[Dataset entries]
········

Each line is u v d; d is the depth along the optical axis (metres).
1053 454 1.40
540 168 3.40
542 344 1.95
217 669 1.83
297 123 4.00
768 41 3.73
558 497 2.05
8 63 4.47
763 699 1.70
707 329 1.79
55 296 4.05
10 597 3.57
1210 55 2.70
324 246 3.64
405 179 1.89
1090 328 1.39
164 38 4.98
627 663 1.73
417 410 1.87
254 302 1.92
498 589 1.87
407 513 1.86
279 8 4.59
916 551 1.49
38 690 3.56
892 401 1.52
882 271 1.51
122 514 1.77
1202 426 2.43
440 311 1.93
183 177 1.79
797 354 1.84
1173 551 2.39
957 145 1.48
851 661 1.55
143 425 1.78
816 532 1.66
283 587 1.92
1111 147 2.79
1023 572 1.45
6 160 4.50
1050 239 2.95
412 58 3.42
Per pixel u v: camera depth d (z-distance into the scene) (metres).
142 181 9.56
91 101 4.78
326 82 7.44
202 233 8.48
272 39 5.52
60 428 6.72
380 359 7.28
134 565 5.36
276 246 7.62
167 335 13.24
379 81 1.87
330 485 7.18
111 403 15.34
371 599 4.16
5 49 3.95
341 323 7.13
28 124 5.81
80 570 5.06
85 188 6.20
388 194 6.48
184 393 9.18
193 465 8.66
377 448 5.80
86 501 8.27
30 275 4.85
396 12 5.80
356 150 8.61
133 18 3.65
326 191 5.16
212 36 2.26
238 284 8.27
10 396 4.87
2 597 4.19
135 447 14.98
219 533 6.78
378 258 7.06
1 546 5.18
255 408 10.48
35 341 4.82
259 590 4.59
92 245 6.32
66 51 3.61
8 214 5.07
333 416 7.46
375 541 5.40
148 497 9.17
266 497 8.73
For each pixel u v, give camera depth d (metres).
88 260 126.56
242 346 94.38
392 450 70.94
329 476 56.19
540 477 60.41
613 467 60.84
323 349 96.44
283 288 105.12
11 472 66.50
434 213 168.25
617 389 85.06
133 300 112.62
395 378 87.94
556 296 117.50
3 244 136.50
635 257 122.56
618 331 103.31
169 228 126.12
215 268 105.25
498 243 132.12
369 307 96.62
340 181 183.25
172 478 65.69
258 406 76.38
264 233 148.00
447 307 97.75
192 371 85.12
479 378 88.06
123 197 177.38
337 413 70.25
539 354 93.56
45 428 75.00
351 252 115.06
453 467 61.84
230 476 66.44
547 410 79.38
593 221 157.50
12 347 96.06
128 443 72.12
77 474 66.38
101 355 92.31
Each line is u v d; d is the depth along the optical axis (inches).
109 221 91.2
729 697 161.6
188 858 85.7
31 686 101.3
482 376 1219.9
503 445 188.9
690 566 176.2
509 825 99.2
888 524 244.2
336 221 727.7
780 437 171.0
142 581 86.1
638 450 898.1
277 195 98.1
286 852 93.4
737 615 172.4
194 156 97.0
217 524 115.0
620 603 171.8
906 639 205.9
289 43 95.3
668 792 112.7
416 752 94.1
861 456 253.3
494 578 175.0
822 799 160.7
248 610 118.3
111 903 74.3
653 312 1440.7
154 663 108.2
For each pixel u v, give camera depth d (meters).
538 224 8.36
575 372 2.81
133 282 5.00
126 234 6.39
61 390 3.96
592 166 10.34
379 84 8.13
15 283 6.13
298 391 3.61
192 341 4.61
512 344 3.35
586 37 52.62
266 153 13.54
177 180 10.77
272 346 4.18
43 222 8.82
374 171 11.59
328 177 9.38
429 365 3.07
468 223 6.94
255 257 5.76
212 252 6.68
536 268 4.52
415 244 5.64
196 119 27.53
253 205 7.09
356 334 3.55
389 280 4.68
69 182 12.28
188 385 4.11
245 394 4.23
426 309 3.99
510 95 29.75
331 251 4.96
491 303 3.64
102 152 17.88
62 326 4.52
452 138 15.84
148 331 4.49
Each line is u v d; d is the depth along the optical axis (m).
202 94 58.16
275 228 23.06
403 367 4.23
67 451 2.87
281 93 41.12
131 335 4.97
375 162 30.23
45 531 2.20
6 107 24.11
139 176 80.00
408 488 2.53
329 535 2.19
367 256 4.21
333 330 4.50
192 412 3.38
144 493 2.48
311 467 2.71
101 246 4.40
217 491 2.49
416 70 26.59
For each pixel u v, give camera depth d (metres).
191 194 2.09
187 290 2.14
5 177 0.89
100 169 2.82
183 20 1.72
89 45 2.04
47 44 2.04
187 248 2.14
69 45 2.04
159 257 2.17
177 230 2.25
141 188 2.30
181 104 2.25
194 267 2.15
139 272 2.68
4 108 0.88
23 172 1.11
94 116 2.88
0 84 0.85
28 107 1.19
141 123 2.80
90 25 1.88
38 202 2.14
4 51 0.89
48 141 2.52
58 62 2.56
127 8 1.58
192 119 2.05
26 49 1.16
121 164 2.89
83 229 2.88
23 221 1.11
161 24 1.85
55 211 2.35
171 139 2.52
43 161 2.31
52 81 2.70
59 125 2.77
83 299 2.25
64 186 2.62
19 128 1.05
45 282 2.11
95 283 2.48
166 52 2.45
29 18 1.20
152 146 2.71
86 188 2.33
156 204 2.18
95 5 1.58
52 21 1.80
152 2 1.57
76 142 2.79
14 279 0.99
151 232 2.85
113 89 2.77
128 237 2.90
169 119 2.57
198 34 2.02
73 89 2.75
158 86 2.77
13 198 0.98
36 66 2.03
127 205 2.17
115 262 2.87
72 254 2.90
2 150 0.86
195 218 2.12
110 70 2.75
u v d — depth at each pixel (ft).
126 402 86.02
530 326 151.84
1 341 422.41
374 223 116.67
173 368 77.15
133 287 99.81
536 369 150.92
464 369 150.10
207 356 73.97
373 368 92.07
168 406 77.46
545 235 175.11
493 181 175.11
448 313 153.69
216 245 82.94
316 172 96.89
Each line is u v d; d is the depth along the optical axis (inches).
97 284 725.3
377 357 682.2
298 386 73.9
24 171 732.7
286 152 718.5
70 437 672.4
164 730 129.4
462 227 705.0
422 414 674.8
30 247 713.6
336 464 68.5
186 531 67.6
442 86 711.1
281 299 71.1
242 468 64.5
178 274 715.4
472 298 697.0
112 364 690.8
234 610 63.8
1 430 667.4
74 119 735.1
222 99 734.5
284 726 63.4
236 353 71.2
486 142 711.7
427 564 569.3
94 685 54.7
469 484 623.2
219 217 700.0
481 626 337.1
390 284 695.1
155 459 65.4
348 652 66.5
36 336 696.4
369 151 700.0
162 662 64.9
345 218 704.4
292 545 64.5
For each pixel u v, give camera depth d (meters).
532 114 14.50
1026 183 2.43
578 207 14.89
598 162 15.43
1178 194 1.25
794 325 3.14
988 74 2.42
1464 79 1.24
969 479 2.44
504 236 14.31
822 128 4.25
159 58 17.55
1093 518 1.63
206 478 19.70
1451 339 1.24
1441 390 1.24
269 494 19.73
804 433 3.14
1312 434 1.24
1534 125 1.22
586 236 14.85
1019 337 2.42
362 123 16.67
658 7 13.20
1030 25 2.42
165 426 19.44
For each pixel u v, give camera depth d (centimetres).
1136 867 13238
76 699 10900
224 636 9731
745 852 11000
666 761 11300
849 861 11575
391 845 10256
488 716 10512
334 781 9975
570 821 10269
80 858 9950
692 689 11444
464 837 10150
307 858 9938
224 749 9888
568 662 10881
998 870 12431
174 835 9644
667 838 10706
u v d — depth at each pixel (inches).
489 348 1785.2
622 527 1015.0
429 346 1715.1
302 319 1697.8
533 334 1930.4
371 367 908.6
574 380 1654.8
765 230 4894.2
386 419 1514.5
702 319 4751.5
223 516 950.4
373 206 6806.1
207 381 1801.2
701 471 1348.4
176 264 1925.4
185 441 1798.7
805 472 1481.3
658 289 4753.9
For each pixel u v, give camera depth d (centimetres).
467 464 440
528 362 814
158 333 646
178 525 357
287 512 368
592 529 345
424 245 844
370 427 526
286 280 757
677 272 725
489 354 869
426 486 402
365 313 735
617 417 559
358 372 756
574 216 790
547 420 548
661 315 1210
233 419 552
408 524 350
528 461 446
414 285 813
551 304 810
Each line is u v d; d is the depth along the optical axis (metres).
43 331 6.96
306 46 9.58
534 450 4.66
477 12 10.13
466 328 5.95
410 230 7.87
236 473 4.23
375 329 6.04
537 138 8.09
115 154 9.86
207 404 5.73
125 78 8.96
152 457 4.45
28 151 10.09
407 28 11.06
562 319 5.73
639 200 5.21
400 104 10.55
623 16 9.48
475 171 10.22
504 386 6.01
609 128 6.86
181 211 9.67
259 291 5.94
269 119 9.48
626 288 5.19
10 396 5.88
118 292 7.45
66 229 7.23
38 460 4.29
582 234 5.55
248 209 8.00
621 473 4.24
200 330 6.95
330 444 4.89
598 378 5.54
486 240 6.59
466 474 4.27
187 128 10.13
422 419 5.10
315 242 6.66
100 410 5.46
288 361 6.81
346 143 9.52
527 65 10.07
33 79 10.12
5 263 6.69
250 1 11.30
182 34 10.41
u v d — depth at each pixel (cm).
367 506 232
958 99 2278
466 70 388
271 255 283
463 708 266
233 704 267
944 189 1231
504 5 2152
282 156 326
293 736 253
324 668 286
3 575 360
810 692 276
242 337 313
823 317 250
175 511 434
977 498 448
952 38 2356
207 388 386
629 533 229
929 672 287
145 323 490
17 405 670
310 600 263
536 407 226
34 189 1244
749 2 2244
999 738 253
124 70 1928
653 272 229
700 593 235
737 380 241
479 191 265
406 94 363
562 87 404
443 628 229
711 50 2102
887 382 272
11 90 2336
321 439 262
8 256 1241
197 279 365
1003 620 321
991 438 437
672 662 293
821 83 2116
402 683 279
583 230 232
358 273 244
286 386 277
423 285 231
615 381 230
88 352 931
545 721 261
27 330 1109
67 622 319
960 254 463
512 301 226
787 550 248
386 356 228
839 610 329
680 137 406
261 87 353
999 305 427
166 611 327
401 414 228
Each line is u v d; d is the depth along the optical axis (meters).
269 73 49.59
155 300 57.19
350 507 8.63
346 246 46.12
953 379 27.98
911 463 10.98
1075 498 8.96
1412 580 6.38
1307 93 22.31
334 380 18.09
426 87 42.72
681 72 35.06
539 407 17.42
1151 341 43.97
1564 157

········

- [WORK ITEM]
Starting at the line above that contains "166 611 327", write out each line exactly until the line that contains "1151 341 43.97" has been written, and stop there.

- [SOLUTION FOR THIS TASK]
166 611 327
401 414 228
Each line is u v d; d is the depth along the optical axis (meters).
269 73 49.59
155 300 57.19
350 507 8.63
346 246 46.12
953 379 27.98
911 463 10.98
1075 498 8.96
1412 580 6.38
1307 93 22.31
334 380 18.09
426 87 42.72
681 72 35.06
539 407 17.42
1151 341 43.97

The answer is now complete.